Part of the reason was that the social science and evaluation field had yet to catch up with the effort in a way that truly measured the work of forging networks. This is because every place is unique; every story is a little different; every successful network has its own mixture of driving forces and moving parts. We didn’t feel that research was able to quantify how disparate patterns of interaction can be galvanized into functioning engines of collective effort. Nor could we point to hard evidence that, whatever the particular variations from place to place, it was the formation of these networks, harnessing the concerted energies of whole neighborhoods, that counts.

Now we can.

MDRC Research Shows Importance of Social Networks

The first instalment in an ongoing series of reports by MDRC, the preeminent social-policy research organization in the United States, has collected evidence from LISC’s decade-long New Communities Program in Chicago.

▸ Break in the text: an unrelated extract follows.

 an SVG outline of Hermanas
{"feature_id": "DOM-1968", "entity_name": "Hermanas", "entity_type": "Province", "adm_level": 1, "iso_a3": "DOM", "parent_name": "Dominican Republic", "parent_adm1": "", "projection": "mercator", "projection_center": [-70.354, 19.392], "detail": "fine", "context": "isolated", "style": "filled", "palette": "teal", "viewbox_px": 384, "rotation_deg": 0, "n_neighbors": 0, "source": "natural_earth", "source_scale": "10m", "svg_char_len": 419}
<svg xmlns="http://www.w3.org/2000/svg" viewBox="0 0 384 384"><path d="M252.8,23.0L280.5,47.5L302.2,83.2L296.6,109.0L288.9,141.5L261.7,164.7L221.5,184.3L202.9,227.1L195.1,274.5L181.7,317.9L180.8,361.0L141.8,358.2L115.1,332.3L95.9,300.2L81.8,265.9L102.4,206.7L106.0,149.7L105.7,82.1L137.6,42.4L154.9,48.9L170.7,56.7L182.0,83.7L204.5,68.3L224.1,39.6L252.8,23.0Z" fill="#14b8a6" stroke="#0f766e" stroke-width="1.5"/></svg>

Funded with more than $50 million in grants from the John D. and Catherine T.

MacArthur Foundation, plus hundreds of millions more in follow-on investments from other sources, New Communities Program has fostered just these kinds of whole-neighborhood connections in more than a dozen areas of the city.

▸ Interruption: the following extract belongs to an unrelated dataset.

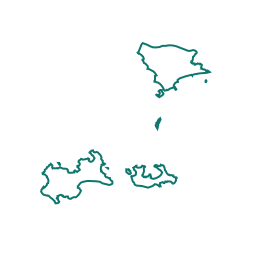 outline of Preah Sihanouk, Krong Preah Sihanouk, Cambodia, rotated 291°
{"feature_id": "14789045B14640150427480", "entity_name": "Preah Sihanouk", "entity_type": "district", "adm_level": 2, "iso_a3": "KHM", "parent_name": "Cambodia", "parent_adm1": "Krong Preah Sihanouk", "projection": "robinson", "projection_center": [103.359, 10.662], "detail": "fine", "context": "isolated", "style": "outline", "palette": "teal", "viewbox_px": 256, "rotation_deg": 291, "n_neighbors": 0, "source": "geoboundaries", "source_scale": "gbopen_adm2", "svg_char_len": 5747}
<svg xmlns="http://www.w3.org/2000/svg" viewBox="0 0 256 256"><g transform="rotate(291 128 128)"><path d="M217.0,130.6L214.9,128.5L213.1,124.9L212.3,122.5L212.2,119.5L212.6,116.2L212.5,111.3L211.0,110.7L202.7,110.6L201.8,110.0L201.1,111.2L201.5,111.9L200.9,114.4L199.9,116.6L198.2,118.0L197.7,118.0L197.2,117.7L196.9,117.0L196.6,117.1L196.0,118.2L194.4,119.7L194.3,121.2L193.0,124.0L192.1,124.7L190.2,125.0L190.5,125.7L190.5,126.6L189.9,131.6L188.9,133.6L187.3,135.8L186.2,134.5L182.1,136.2L181.3,135.8L180.8,136.1L181.1,136.4L180.9,138.5L181.2,139.6L180.6,142.2L179.3,144.7L177.6,146.9L176.6,147.6L176.0,148.7L177.0,150.5L177.6,150.6L177.7,151.6L178.1,152.0L179.4,152.7L181.9,155.6L182.1,156.2L181.8,157.4L180.7,158.7L181.1,159.2L181.4,159.3L181.8,158.9L182.2,157.9L182.9,157.5L183.3,155.8L184.4,155.4L186.8,155.8L186.9,156.1L188.1,156.7L188.8,158.1L189.3,158.0L189.6,157.4L190.6,157.1L192.9,158.5L196.6,162.9L200.4,168.2L199.9,169.2L200.5,169.1L201.5,170.1L204.5,175.0L207.9,182.0L209.5,184.2L210.1,182.3L210.1,181.3L209.7,180.9L209.3,181.7L209.0,181.6L208.8,180.8L209.7,180.1L210.1,178.2L209.6,177.2L209.6,175.9L209.9,176.2L210.6,174.6L213.3,174.4L213.6,173.9L213.8,172.7L213.4,172.5L213.8,172.0L213.3,171.4L213.2,169.8L212.4,169.3L212.3,168.8L211.8,168.6L210.9,167.7L211.0,167.3L212.0,166.8L211.2,165.1L211.5,164.2L212.0,164.3L212.1,163.5L212.7,163.7L213.1,163.3L213.7,164.0L214.4,164.1L217.8,163.2L218.8,163.9L221.4,164.4L221.8,164.9L222.8,165.2L223.6,164.8L224.2,163.4L224.3,161.9L224.0,160.7L222.5,158.7L221.6,156.8L221.6,143.7L221.2,140.8L220.6,138.5L219.5,135.9L218.1,133.6L217.0,130.6ZM55.7,65.0L55.2,64.4L54.4,65.0L54.8,67.2L53.7,69.8L53.0,69.8L51.9,71.5L50.3,72.6L47.9,73.2L47.1,72.4L45.5,72.6L42.6,71.4L42.9,70.4L42.0,70.4L42.2,70.1L41.8,69.8L40.8,69.9L39.6,69.4L37.5,69.7L36.4,71.1L35.5,72.9L35.8,76.8L36.3,77.2L36.1,78.9L35.4,80.1L34.4,83.7L33.5,85.0L33.6,85.5L31.7,87.3L31.8,87.7L33.0,89.7L34.3,90.3L34.6,90.2L35.3,88.9L36.6,88.1L36.5,87.2L36.9,86.6L38.1,86.9L38.6,87.5L39.0,87.4L39.3,86.8L41.2,88.7L41.7,89.7L41.4,90.6L41.6,91.3L41.5,91.7L40.8,91.6L40.7,93.3L41.0,94.3L41.8,94.6L42.5,96.4L41.2,97.3L41.0,98.8L41.4,100.0L42.8,100.9L44.0,102.2L44.6,104.0L45.0,104.4L48.1,105.9L50.4,106.4L52.7,106.5L53.5,105.1L54.3,104.2L54.2,102.5L55.7,102.0L56.3,102.4L58.1,102.8L59.9,103.5L61.3,104.8L64.1,109.2L66.8,117.2L67.8,121.3L67.2,123.7L68.1,130.9L69.6,132.8L70.4,133.3L71.2,133.2L72.7,132.3L73.0,130.8L73.5,129.9L74.8,129.0L74.2,128.0L74.6,126.6L74.2,125.2L75.0,123.9L75.8,123.4L76.6,123.4L76.5,122.9L77.1,121.2L76.9,121.0L77.6,119.5L78.2,119.0L77.7,118.8L77.7,118.4L80.6,117.1L82.0,116.8L83.2,116.9L84.1,116.4L84.4,116.5L84.5,116.8L84.1,116.8L84.6,117.4L84.9,118.6L86.2,119.3L86.6,117.1L86.9,116.7L87.9,116.1L88.4,116.1L89.2,114.3L89.9,113.9L91.0,113.8L92.8,112.0L94.4,108.5L94.3,107.1L93.4,106.1L93.3,104.6L94.6,103.3L93.6,102.0L91.4,100.8L91.1,101.0L91.3,101.7L90.9,102.6L89.8,103.7L89.7,105.1L87.8,107.6L85.4,107.2L84.1,106.6L83.1,105.4L83.0,104.6L83.4,103.1L85.2,102.8L85.4,101.5L84.5,100.9L82.5,97.6L82.3,97.1L82.5,96.0L82.3,95.2L81.4,95.0L80.1,93.9L79.2,93.8L78.6,93.9L78.2,95.0L77.2,95.9L76.0,96.0L75.0,95.6L75.0,95.0L74.5,94.5L74.2,95.0L73.8,95.0L73.7,94.6L73.4,94.7L72.8,96.5L71.7,98.0L68.7,96.2L69.4,93.7L68.7,93.2L67.3,93.8L65.5,90.3L65.2,89.1L65.1,88.2L65.8,87.8L66.3,87.1L67.3,86.8L67.8,85.8L67.7,84.4L66.8,82.1L66.9,78.4L65.5,77.5L65.4,76.9L65.0,76.6L65.1,76.0L64.3,74.7L63.7,72.4L63.3,72.1L63.9,71.4L65.9,70.8L66.9,68.8L65.7,68.5L65.3,67.8L63.7,67.7L62.3,66.3L61.2,66.6L59.0,65.3L57.7,65.8L57.2,65.5L56.9,65.6L56.5,65.0L55.7,65.0ZM94.7,148.7L92.8,147.2L92.5,147.8L91.2,148.6L90.7,150.2L89.7,151.3L88.0,151.9L86.8,151.9L86.1,151.3L85.2,150.0L84.5,149.7L84.4,148.5L83.9,148.4L79.8,151.6L79.0,153.4L77.6,154.5L77.3,156.5L78.8,161.8L79.5,168.1L82.8,171.9L85.1,173.1L85.5,174.9L85.3,176.7L84.6,178.4L85.2,179.3L86.9,177.9L88.0,177.6L89.9,179.8L89.4,181.1L89.6,181.7L91.4,182.0L91.6,182.4L91.4,183.6L92.4,184.1L93.3,187.2L93.2,187.8L92.2,189.3L92.3,190.3L93.9,191.3L96.0,191.6L97.8,191.0L98.5,191.4L99.2,191.1L99.2,190.8L98.7,189.2L98.8,188.2L99.1,187.4L99.9,187.3L99.3,184.7L98.9,184.3L99.2,183.4L99.1,182.9L98.8,182.8L98.9,182.0L100.0,180.0L101.3,178.9L101.7,177.8L104.3,176.1L104.9,175.2L105.6,174.8L105.7,174.0L105.3,172.8L105.4,171.8L104.5,172.0L103.5,170.6L103.2,169.5L103.6,169.0L103.3,168.1L103.5,167.4L102.9,166.6L102.4,166.3L101.6,166.4L101.3,169.4L100.4,171.8L100.2,173.4L98.8,175.8L96.3,175.7L93.7,174.4L91.1,172.0L89.8,170.3L89.4,168.6L89.7,167.8L89.5,167.5L89.7,166.9L90.8,166.9L92.7,165.5L92.2,164.7L90.3,164.3L89.6,163.5L89.4,162.9L88.4,162.4L88.7,161.3L88.0,161.0L87.8,160.2L88.2,159.7L88.5,158.6L89.0,158.2L89.6,158.3L89.8,158.6L93.6,158.4L95.9,157.2L96.9,157.2L97.6,157.8L98.0,157.8L98.3,157.0L97.8,155.6L97.9,154.8L96.2,154.5L94.7,152.1L94.4,151.2L94.6,149.7L95.8,149.4L95.4,148.8L94.7,148.7ZM172.0,145.3L169.9,145.2L170.0,144.8L169.5,144.2L169.4,142.7L169.1,142.5L168.4,144.2L168.0,146.2L170.7,148.2L172.1,148.9L172.9,148.7L173.8,147.1L174.7,146.2L175.5,145.8L175.0,144.4L173.4,143.4L173.1,143.5L172.9,144.5L172.0,145.3ZM144.3,153.5L143.0,152.6L141.9,153.1L140.6,152.8L139.6,153.5L137.9,155.7L139.8,155.5L140.7,155.1L141.2,155.3L141.9,154.9L142.8,154.8L144.1,155.2L145.3,155.1L147.5,155.4L148.6,154.5L147.1,153.6L146.5,153.7L145.8,153.3L144.3,153.5ZM88.6,144.0L89.5,144.0L89.7,143.2L88.8,142.0L88.8,141.3L87.1,141.8L86.2,142.4L85.3,145.6L85.8,146.4L87.0,146.8L87.8,145.9L88.6,145.6L88.5,144.3L88.6,144.0ZM200.0,184.4L200.5,183.8L200.3,183.5L199.5,183.6L198.7,184.1L198.8,184.4L200.0,184.4ZM70.7,76.3L70.4,75.4L69.8,76.2L70.4,76.5L70.7,76.3ZM69.8,77.5L69.7,76.7L69.4,76.8L69.1,77.6L69.8,77.5ZM83.5,123.6L83.3,123.0L83.0,124.0L83.3,124.0L83.5,123.6Z" fill="none" stroke="#0f766e" stroke-width="2"/></g></svg>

MacArthur’s commitment represented one of the largest single-city community development efforts in the country, and their partnership with LISC helped spark a generation of comprehensive community initiatives, including LISC’s own Building Sustainable Communities effort and initiatives in the Obama White House. Focusing on seven of the New Communities sites and two other neighborhoods, MDRC used social network analysis to measure the structure and strength of local partnerships and then assess whether these connections could be associated directly with the success of neighborhood improvements.

Social network analysis is a way of mapping the relationships among people and organizations working in a given place or field. It provides a way of understanding where the strengths of the observed relationships lie and what they can accomplish. The analysis can tell us what becomes possible when the resources of several organizations are combined, in specific ways, compared with what any one of them could have achieved on its own.